[Saved data entries]
╭──

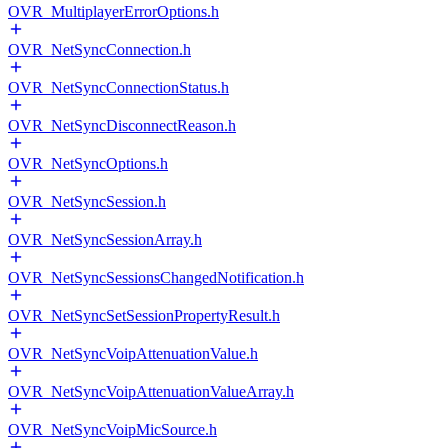
OVR_MultiplayerErrorOptions.h
OVR_NetSyncConnection.h
OVR_NetSyncConnectionStatus.h
OVR_NetSyncDisconnectReason.h
OVR_NetSyncOptions.h
OVR_NetSyncSession.h
OVR_NetSyncSessionArray.h
OVR_NetSyncSessionsChangedNotification.h
OVR_NetSyncSetSessionPropertyResult.h
OVR_NetSyncVoipAttenuationValue.h
OVR_NetSyncVoipAttenuationValueArray.h
OVR_NetSyncVoipMicSource.h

╰──

**What the task asks:**
Could you copy exactly the line containing "OVR_NetSyncSetSessionPropertyResult.h" and each line after it through the end of the records, and nothing else?

**Problem solution:**
OVR_NetSyncSetSessionPropertyResult.h
OVR_NetSyncVoipAttenuationValue.h
OVR_NetSyncVoipAttenuationValueArray.h
OVR_NetSyncVoipMicSource.h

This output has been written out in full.